London — Europe’s top oil and gas companies, which account for roughly 7% of global crude consumption, have committed themselves to greenhouse gas emission reduction targets which vary in scope, timelines and detail, making them hard for investors to compare.
And what does this mean, say, for the carbon footprint of a car driver at petrol station?
If we take BP as an example, emissions from its own barrels, from wellhead to passenger car exhaust, amount to around 415 million tonnes of carbon dioxide equivalent a year.
BP says it will reduce these emissions – roughly the same as Britain’s annual emissions – to net zero by 2050.
The net zero target does not cover crude and refined products that BP trades but which are initially brought out of the ground by other producers, a total which is much larger than the oil and gas BP produces itself. It says it aims to halve the carbon density of all energy that it trades by 2050.

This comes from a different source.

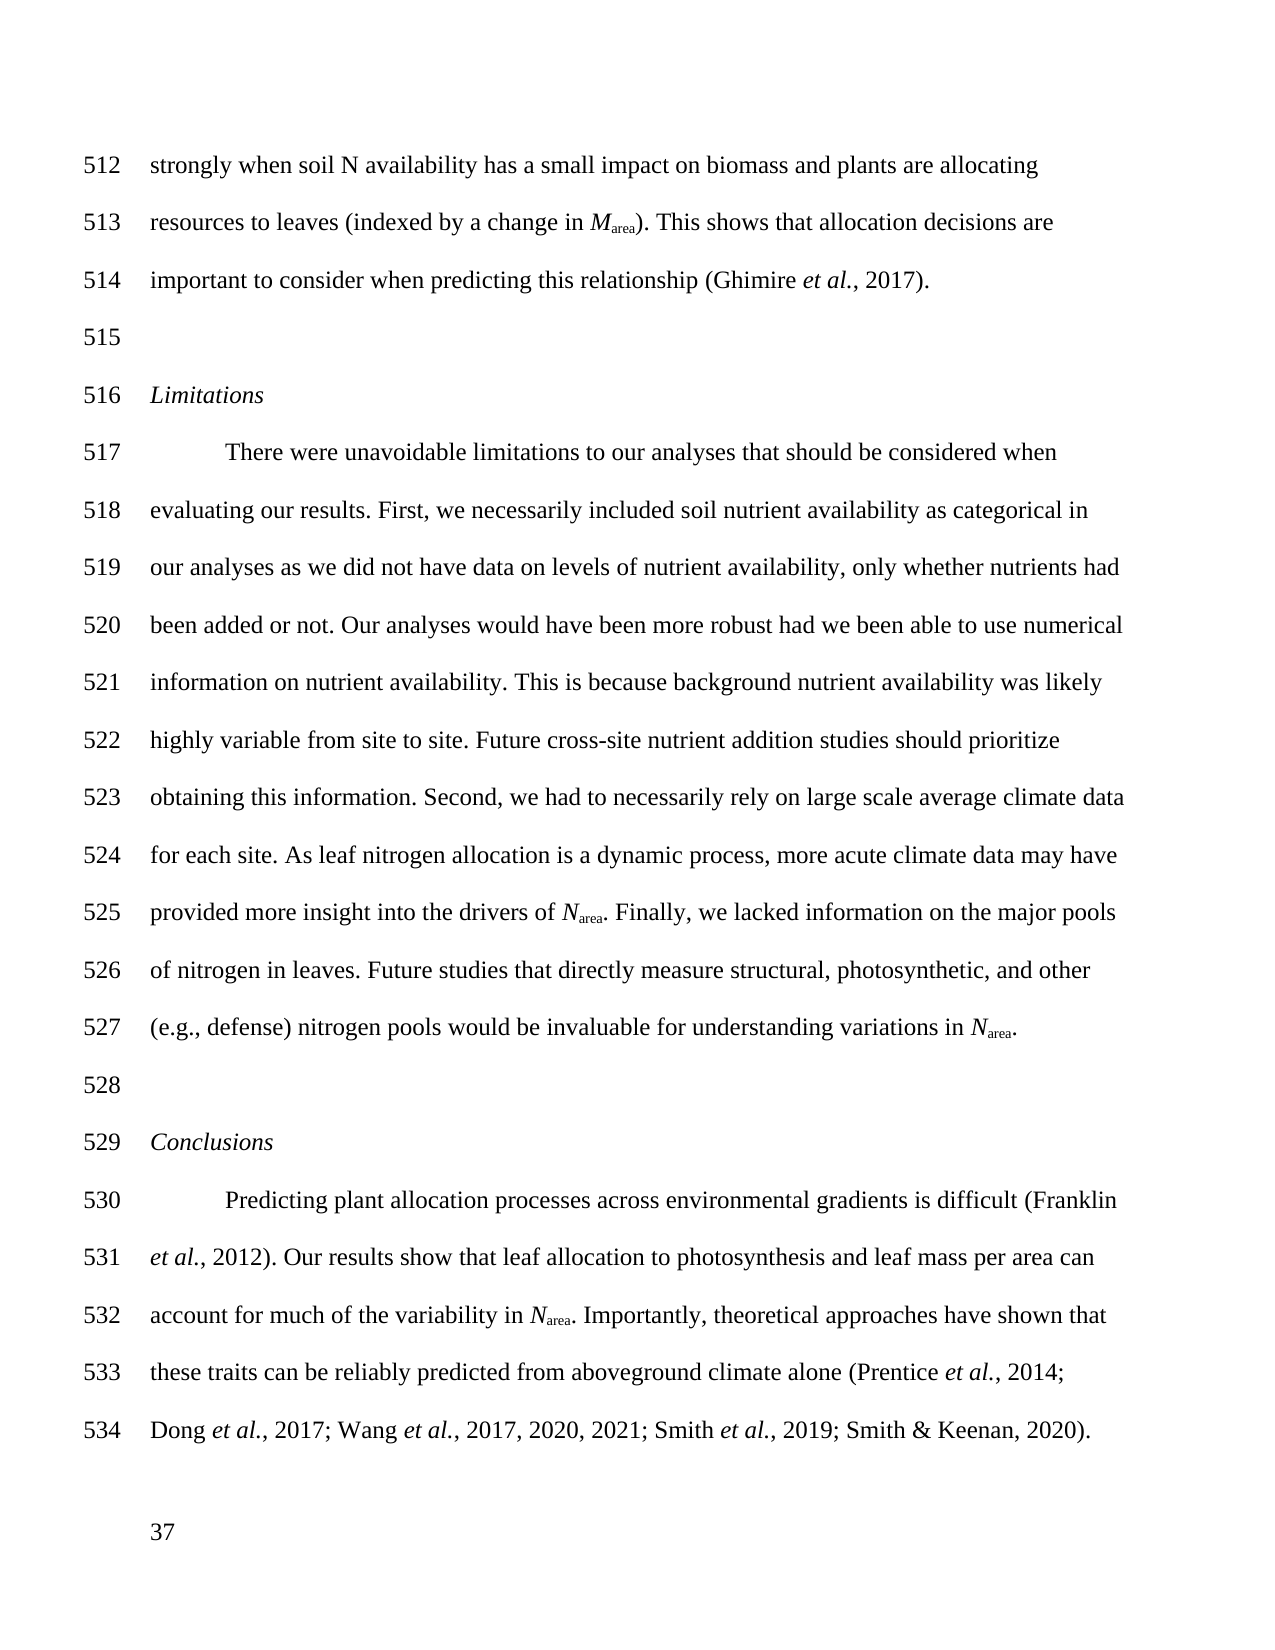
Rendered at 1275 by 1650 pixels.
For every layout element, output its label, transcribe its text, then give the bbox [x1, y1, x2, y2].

text Limitations [150, 380, 1125, 409]
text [150, 150, 1125, 294]
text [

BP’s peer Royal Dutch Shell, has also pledged to halve the carbon intensity of products it trades by 2050. An intensity-based target allows for absolute emissions to go up if volumes sold go up.
Equinor has also pledged to halve the intensity of the energy products it produces and sells by 2050, but its methodology is based on its equity oil and gas output, rather than every drop of fuel it sells.
Eni, conversely, committed to cut its absolute emissions from all products it sells by 80% and said its oil output would shrink from 2025.
All these targets depend at least partially on offsets, whose availability is finite, and carbon capture and storage, a technology not currently deployed at commercial scale.
Still, European oil and gas producers’ climate ambitions are way ahead of their U.S. peers ExxonMobil, Chevron and ConocoPhillips.